At what point, presidents Biden and Fenves, does the long string of incidents justify a certain public weariness of radical Muslims? In what way, if any, is that public allowed to connect terrorist violence to precepts of Islam itself? Is all criticism of Muslim misconduct ipso facto a form of Islamophobia? Let’s ask Rushdie.
One more piece of evidence accentuates the Islamophobia puzzle. If Muslim mistreatment by non-Muslims is cause for concern, it would seem reasonable to take mistreatment of non-Muslims by Muslims equally seriously. Yet such even-handedness is oddly missing from recent pronouncements. Islamist terror in the West aside, the most telling example is elite and media silence on Muslim discrimination against Christians. Even at a nominally Christian institution like Emory University, the topic gets little play—no memorial services, no campus events. The destruction of Christian communities in the Middle East, particularly due to Islamic State violence, has not featured prominently in Western news. For example, informal analysis suggests that the Wall Street Journal has devoted more space to the certainly outrageous imprisonment of one of its journalists in Russia than to all the thousands of Christian victims combined. The fate of mostly Christian girls in Nigeria kidnapped by Boko Haram terrorists drew attention in 2014 (“Bring Back Our Girls!”), but Michelle Obama and her fellow activists appear to have lost interest, even though actual violence continues in the country—more than 4,000 Christian villagers killed by Muslim attackers in 2022, according to one NGO report. South of the Sahara, jihadist activity imperils many other Christians. Not just majority-Muslim countries persecute Christians—North Korea is #1—but they are overrepresented in the top 20. The actual far greater spread of Christianophobia—the lack of a proper label is itself a tell—would seem to make the surge in concern for Islamophobia a bit out of proportion.
What, then, made focusing on Islamophobia so exquisitely logical, from the White House to universities? In view of prior elite indifference and anti-Islamophobia, of the disproportionate violence perpetrated by Muslims against non-Muslims, and of the real spread of antisemitism on American campuses and European streets, why does it in fact take precedence?
Naturally, the logic derives from 10/7. Disgust at the atrocities briefly raised support for Israel and made defenses of Islamist terror suspect. From a progressive point of view, that created an uncomfortable imbalance. It gave succor to the oppressor, stymied calls for Israel’s destruction, and tainted enthusiasm for Hamas as antisemitism—still a bit unsavory in the current culture. In Washington, the administration needed a both-sides move; on a campus like Emory, officials could not be seen to favor Jews. Something had to be done to restore balance.
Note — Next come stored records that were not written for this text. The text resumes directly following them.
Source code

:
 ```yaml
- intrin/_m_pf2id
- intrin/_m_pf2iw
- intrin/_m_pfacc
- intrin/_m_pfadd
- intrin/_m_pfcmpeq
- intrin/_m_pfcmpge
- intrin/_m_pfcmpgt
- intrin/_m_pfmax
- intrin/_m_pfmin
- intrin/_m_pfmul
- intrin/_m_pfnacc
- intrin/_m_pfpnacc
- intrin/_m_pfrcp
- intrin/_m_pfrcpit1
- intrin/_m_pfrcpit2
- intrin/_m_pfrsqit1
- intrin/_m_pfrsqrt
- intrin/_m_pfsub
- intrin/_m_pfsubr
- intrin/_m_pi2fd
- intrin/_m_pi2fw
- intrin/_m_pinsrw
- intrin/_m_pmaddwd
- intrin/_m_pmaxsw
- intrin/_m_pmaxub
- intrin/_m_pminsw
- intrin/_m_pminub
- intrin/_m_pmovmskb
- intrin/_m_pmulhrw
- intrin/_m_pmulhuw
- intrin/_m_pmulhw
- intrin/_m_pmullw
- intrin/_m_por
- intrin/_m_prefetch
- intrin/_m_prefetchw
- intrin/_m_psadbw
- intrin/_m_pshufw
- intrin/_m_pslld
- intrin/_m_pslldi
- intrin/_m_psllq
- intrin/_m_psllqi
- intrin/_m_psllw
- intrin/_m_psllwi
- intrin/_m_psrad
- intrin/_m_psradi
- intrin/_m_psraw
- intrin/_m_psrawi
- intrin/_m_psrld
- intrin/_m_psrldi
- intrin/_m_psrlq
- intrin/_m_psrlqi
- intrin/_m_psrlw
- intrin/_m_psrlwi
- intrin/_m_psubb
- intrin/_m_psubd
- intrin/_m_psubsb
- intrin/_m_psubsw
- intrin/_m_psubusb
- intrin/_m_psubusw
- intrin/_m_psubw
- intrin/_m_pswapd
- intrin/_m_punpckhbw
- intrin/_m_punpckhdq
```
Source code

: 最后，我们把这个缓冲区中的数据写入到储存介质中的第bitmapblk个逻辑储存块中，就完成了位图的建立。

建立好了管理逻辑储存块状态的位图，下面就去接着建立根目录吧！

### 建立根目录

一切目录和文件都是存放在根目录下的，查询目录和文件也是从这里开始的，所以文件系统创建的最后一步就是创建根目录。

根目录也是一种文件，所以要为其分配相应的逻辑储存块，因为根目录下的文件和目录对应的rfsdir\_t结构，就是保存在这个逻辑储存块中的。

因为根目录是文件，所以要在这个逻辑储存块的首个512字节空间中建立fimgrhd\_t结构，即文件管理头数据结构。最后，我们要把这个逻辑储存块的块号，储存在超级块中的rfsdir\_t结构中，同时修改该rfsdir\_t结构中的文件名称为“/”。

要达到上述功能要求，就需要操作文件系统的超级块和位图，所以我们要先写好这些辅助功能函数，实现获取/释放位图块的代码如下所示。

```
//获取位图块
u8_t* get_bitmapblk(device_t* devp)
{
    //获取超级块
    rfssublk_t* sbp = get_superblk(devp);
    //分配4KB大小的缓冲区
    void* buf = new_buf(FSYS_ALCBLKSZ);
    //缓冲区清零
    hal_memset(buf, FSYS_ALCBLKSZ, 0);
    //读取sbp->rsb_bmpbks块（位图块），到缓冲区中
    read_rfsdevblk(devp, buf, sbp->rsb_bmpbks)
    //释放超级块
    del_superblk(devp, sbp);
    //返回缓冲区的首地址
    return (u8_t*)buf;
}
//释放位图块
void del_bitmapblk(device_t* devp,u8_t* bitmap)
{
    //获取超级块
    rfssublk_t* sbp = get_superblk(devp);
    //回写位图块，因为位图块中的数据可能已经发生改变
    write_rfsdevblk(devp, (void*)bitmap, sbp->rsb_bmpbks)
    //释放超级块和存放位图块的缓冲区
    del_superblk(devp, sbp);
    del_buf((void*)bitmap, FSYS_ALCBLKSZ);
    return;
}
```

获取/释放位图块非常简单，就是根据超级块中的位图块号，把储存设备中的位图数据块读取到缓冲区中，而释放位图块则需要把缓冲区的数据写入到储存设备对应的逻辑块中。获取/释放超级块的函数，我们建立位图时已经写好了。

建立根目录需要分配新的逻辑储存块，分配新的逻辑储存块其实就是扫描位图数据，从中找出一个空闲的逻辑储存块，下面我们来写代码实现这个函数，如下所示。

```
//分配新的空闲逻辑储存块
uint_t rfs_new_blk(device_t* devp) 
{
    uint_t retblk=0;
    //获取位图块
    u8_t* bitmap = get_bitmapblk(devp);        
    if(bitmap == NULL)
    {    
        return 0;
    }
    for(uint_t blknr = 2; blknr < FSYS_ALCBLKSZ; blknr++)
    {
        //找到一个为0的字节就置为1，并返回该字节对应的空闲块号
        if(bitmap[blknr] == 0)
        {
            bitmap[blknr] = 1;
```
“Islamophobia” does the trick. It serves to temper undue sympathy for Israel and Jews and to blunt criticism of Islamist terror and its supporters. It helps to make opposition to Muslim antisemitism an aspect of Islamophobia. It shields the left, to some extent, from being tarnished by its revival of what Robert Wistrich called “the longest hatred.” Rhetorically, it is a delegitimation device. To bring home the point, it even gets priority—a government task force, first mention in a list of modern prejudices.
Emory’s Greg Fenves stood up for Israel and against antisemitism. But as a properly progressive academic leader, even he has to play the rhetorical game. In that game, the Islamophobia trope serves to deny the uniqueness of threats to Israel and Jews, and to play down the particular vilification they now face. Used in that way, its invocation objectively boosts an antisemitic narrative.